A clear explanation of why homework is stupid and why standardized testing has problems.
I have always opposed homework. Teachers should teach, parents should be family. Asking kids to take work home in K-12 system is wrong-headed because:
Homework Significantly Undermines Equality of Educational Opportunity
Homework greatly increases the disparity between family backgrounds, undermining equal educational opportunity
- Some parents work at two jobs to support their families, or work evenings or otherwise are unavailable to help their kids with homework. It is clearly unfair to pit these kids against kids whose parents can do their homework
- Some families speak white-middle-class English; some families speak lower-class English; some black dialect; others speak little or no English at. It is unfair to send home assignments in the expectation that all parents can help their children equally.
- Some families need the children to do chores to help with the farm or family business; or disabled siblings, or elder care; or other responsibilites; while other families place no such demands on their children.
- Some parents value education and school work; others—having been traumatized by their own school experiences with racial, class, religious, or other biases, and bullying teachers—think, for example of residential schools, to take just one obvious example—do not.
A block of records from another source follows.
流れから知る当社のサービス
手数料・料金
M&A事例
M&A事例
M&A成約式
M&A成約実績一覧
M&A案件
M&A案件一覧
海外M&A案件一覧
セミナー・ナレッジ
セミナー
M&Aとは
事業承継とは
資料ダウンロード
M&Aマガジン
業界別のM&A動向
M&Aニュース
It is not fair to demand that kids from these different backgrounds be pitted against each other on homework assignments.
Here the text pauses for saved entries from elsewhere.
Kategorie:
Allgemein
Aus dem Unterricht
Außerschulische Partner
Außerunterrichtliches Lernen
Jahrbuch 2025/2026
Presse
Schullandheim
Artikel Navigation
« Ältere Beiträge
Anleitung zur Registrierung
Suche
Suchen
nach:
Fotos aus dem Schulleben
- Some homes have resources—computers, books, a table/space to work at, separate bedrooms for each kid—while others do not.
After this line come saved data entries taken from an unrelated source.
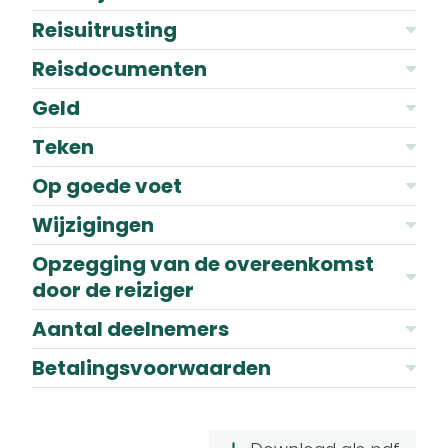
Reisuitrusting
Reisdocumenten
Geld
Teken
Op goede voet
Wijzigingen
Opzegging van de overeenkomst
door de reiziger
Aantal deelnemers
Betalingsvoorwaarden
- Some homes have the income to hire tutors when kids struggle; others do not.
- Homes vary (across all classes, cultures, and backgrounds) in stability. Why are we asking kids to complete work at home when their parents are in the middle of a screaming divorce, or they have bullying siblings, or there are other types of disruption?
Homework Undermines Teacher Accountability
As a parent, it frequently drove me crazy to find that I was expected to teach my child reading, writing, and arithmetic, while my child's teacher devoted hours of classroom time to non-academic activities. For example, I routinely experienced that whenever the family sat down to enjoy a family movie night on the weekend, that my daughters had already seen the film at school. "Thursday afternoons are movie-day," they would tell me. Why do my kids have two hours of homework each evening, but teachers have time to pre-empt family activities? What's wrong with this picture?
I get that there should be some 'fun' times at school, to team-build, to reward diligence, to enhance learning. But what I am increasingly observing is these activities displacing learning. I increasingly see a generation of teachers who are more concerned with occupying the children than teaching them.
To cite just one blatant example from my child's education: my wife was present in our daughter's classroom as a volunteer when, in the last week of school, the teacher announced, "Oh, by the way, I forgot to teach printing this year. I'm going to hand out the printing exercise books now for you to take home. Have your parents teach you printing over the summer because you'll need that for next grade." An extreme example to be sure, but underlying every homework assignment is the delegation of teacher-work to parents, who may or may not be in a position to take on the responsibility.
Homework Encourages Racism, Class Bias, and Victim-Blaming
I hear teachers—and not just my inexperienced student teachers, but senior classroom teachers—dismiss this or that student's lack of progress by blaming the parents. "What can you expect? Ruby comes from ________(fill in the blank with "broken home" or "native home" or "trailer park home" or whatever other unacceptable bias teachers allow themselves. There is no clearer example of blaming the victim than the lowering of expectations for students based on class, race/ethnicity, parental marital status or whatever. What can I expect from Ruby? The same as every other student in the classroom because it is the teacher's job to get every single student to mastery of the subject content. There are no valid excuses for a student failing, except perhaps a doctor's diagnosis of massive brain injury, in which case they are probably not in your class anyway. Homework assignments mask teacher bias by shifting responsibility, along with a high proportion of the teacher's workload, to the family. Instead of taking responsibility for each child's learning, they accept responsibility only for those students whose parents have the social capital to do the teacher's job for them.
Good teachers get the work done in their classrooms; they do not assign homework.